I’m not sure what I expected out of this quilt, but the only word I can think of is “elegant.” The imposing center block with a rich border stripe surrounding it seemed to point in that direction. That isn’t what I got. But after all, I am happy with how it’s turned out.
This is what my new medallion looked like a few days ago.
Because the border stripe is not a “nice” width, I used the red spacer border. The spacer border takes the center to an easier size, and helps define edges, and gives the eye a place to rest.
The finished size after it was 30″. Consider the possibilities for a pieced border. Divide 30 into equal parts. 30/30 = 1. I could have a pieced border with 1″ blocks. 30/20 = 1.5. I could have a pieced border with 20 1.5″ blocks. In fact, there are a lot of choices — 30″ is a great size. I could have blocks that are 1″, 1.5″, 2″, 3″, 5″, 6″. In truth there are an infinite number of choices, if I want to get a little weird about it.

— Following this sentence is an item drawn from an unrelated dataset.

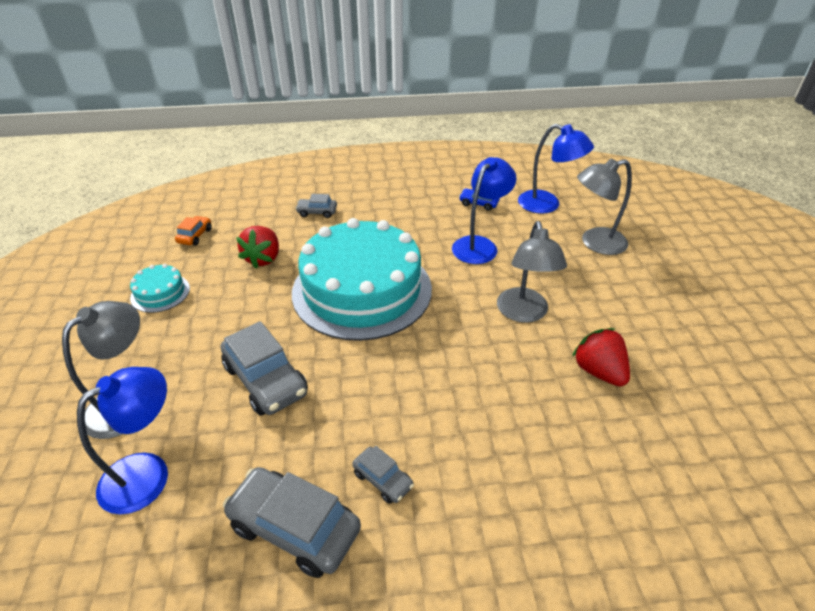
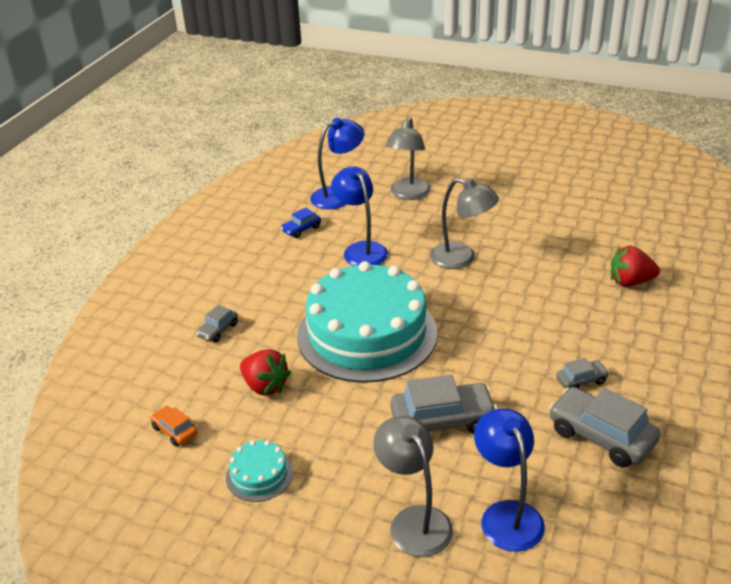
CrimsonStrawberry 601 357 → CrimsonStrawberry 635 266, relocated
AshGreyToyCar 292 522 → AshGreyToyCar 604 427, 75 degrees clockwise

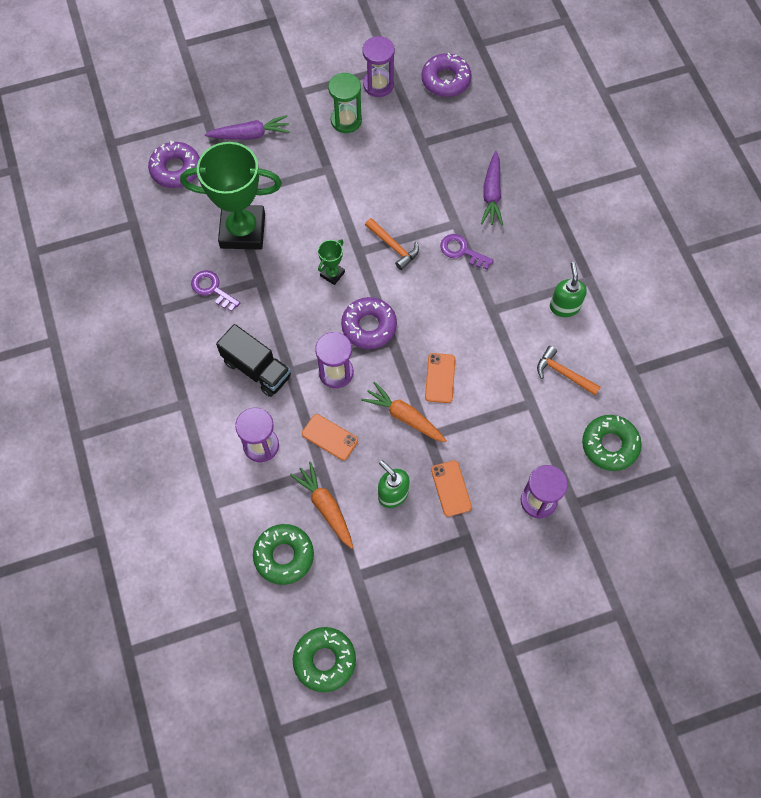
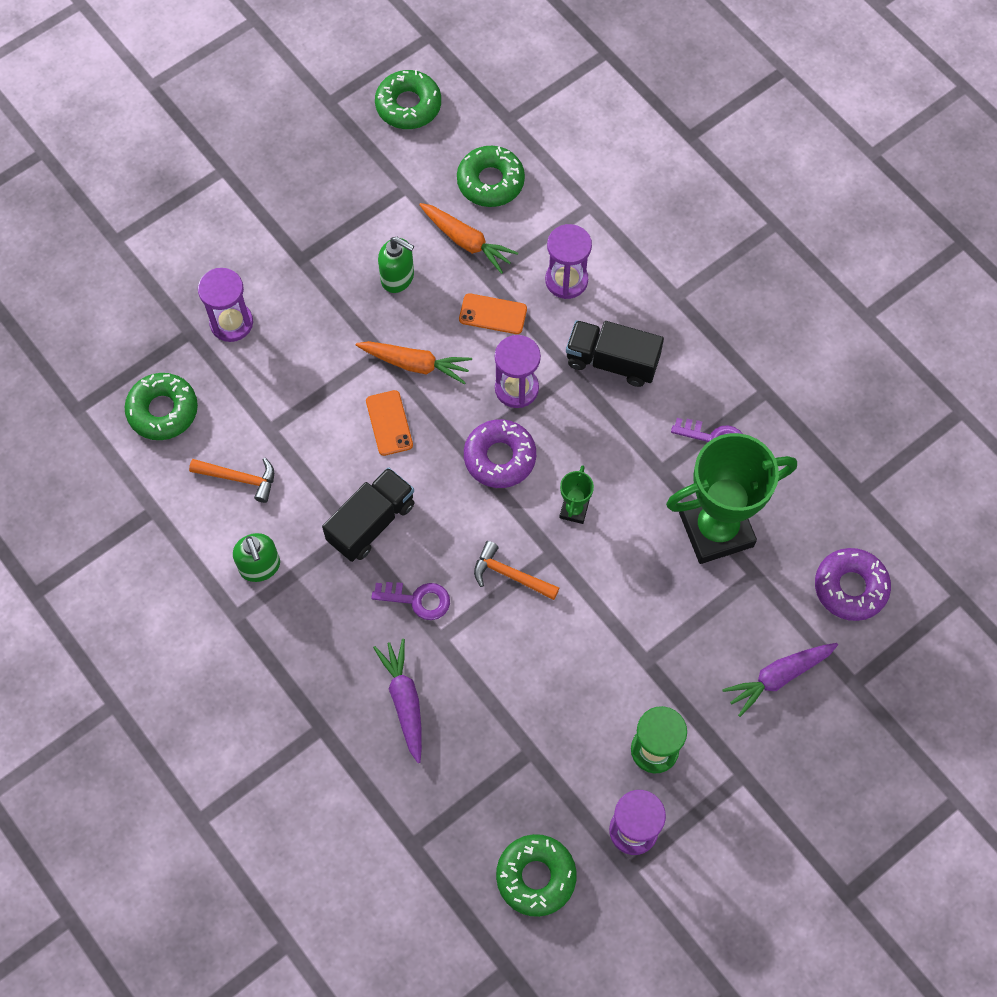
PurpleDoughnut 446 75 → LeafGreenDoughnut 536 875
OrangeColouredMobilePhone 451 488 → -
- → BlackToyTruck 368 514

I decided to make blocks that were 6″ long (lengthwise, along the edge of the center.) How many are needed for each side? 30/6 = 5. I needed 5 blocks for each side, and one for each corner. Having 5 blocks gives an odd number. That means that when using alternate blocks, they will alternate across the length, and then each corner will be the same kind of block. Like this:
A B A B A B A
See, there are 7 letters, including one on each end (A) and 5 in the middle (BABAB).
What if I used 5″ blocks? Then there would be 6 to a side. Then if I used alternate blocks, the pattern would be like this:
A B A B A B A B
There are 8 blocks, including A on the left corner and B on the right corner. If the blocks have a lot of contrast in style, color, or value, this difference can be rather unsettling.

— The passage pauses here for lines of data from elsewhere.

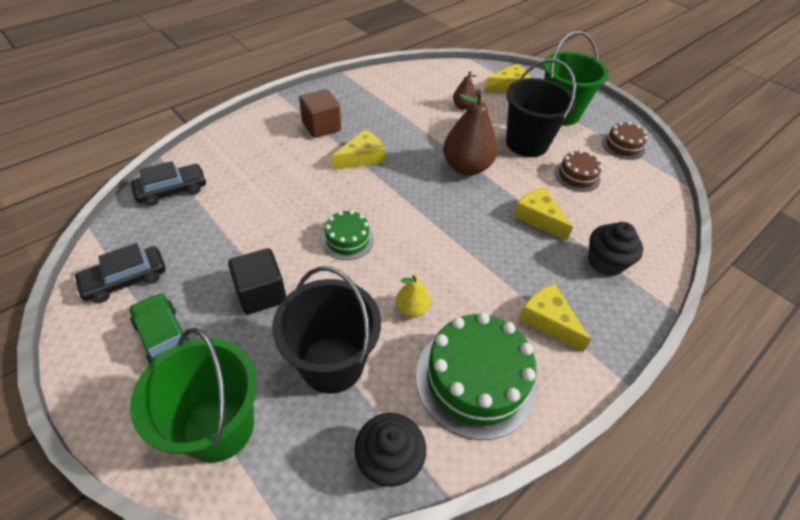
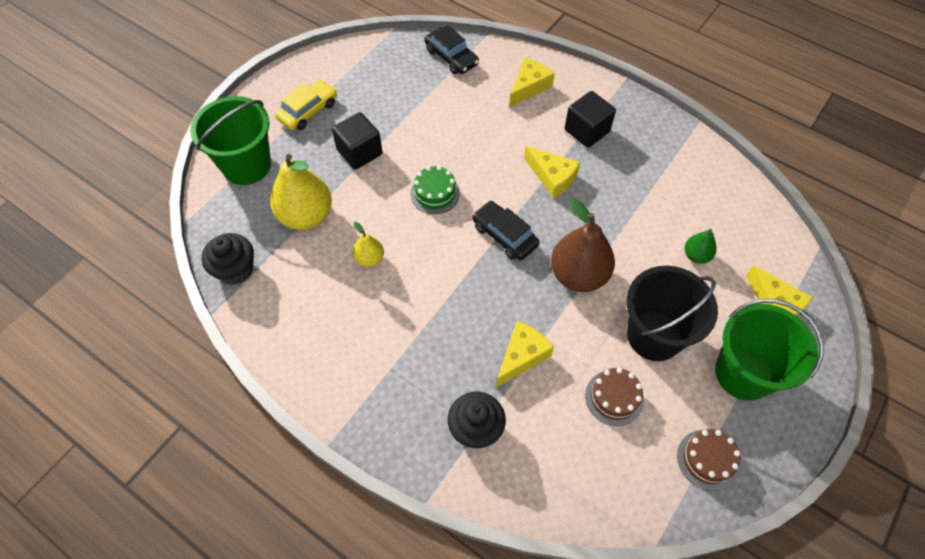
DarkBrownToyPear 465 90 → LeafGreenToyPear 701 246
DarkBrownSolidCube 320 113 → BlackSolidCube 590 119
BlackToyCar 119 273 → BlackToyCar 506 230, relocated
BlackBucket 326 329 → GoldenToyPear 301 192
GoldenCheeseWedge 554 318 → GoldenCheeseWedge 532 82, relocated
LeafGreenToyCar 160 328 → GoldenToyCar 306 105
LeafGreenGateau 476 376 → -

These didn’t have to be square blocks, either, but that is what I chose. You can see in the photos below that the variable stars all have different red centers and caramel points, but the same background fabric. The hourglasses use a different but consistent background fabric, and the blues are scrappy.
After the variable stars and hourglasses, I added a narrow brown border, again to create delineation. At that, the center was about 43.5″. I could have chosen to maintain the straight setting. But I really wanted to turn the piece on point. Going on point enlarges a quilt quickly and would take this to 61.5″ (43.5 x 1.414 = 61.5.)

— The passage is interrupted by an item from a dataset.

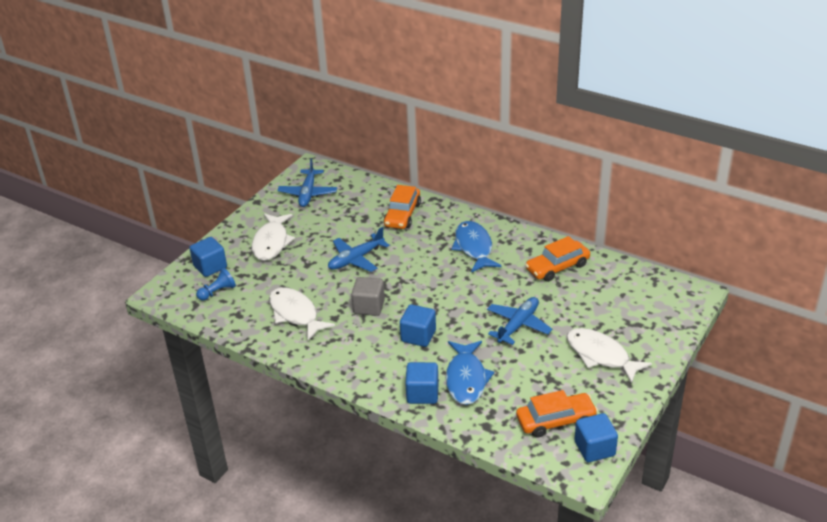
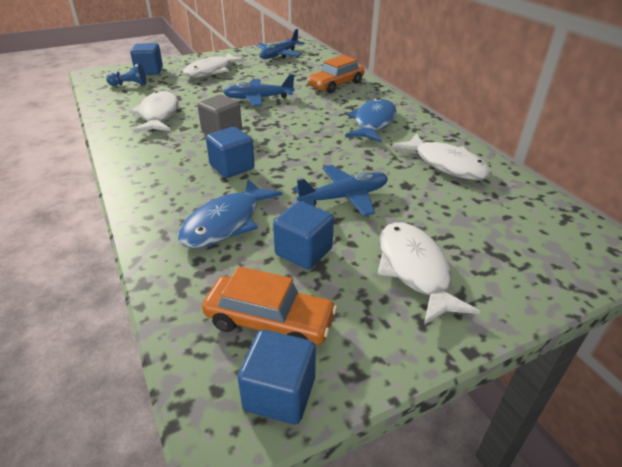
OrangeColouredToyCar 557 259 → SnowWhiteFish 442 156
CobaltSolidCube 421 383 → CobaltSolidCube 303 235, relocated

There are two problems with 61.5″. First, it’s another weird size to deal with. Second, I had a dark red border stripe with goldish-tan flowers, which I wanted to use around the edges. You can see it on the left and right sides of the photo above. I didn’t have enough of it to go all the way around. I also didn’t have enough of any light fabric I liked to make the entire setting corners. (How much would that take? I’d need 2 squares, each about 32″.)
I designed pieced setting corners using smaller fields of the pale value, a strip of half-square triangles, and the red border stripe. Beyond the stripe, I added a print of French blue and a bronzy-tan against a lighter background. The print is busy, but it is the right colors. It also would allow me to trim the center to a “nice” size for whatever came next.
After attaching the setting corners, I was ready to give up. This is what I said about it on Facebook: “Well, I think it is pretty awful, a hot mess. Maybe I’ll take a poll once I have a little more done and a photo. Maybe it isn’t as bad as I think. Maybe other people will love it. … blech…”
What had me so discouraged? That last print border was exploding ugliness all over my floor. It reminded me of something that happened to our daughter. One day she saw a big spider in her garage and stepped on it. When she did, hundreds of baby spiders scurried in every direction! The print was too busy and too wide, and looked like all those scurrying baby spiders going all over.
Solution: cut that print in half. I needed to square things up then, anyway. So I trimmed the print and agreed with Jim that it was better.
Still not convinced everything would work out, I didn’t want to put a lot more effort into this top. Rather than doing another border of blocks, I decided to add unpieced strip borders. They would contain all those baby spiders (!!!) and simplify what had become a busy design.
Constrained by what was in my stash, I added a wider border of somewhat paler red. The corner blocks use the beautiful medallion print that centered the whole project. Finally, the dark red from the center contains the whole, echoing the same value as the red border stripe.
It’s about 75.5″, square. It will make a good bed quilt, and I’ve chosen the recipient. It isn’t elegant after all. Rather, it is bold and showy, but I do like it very much.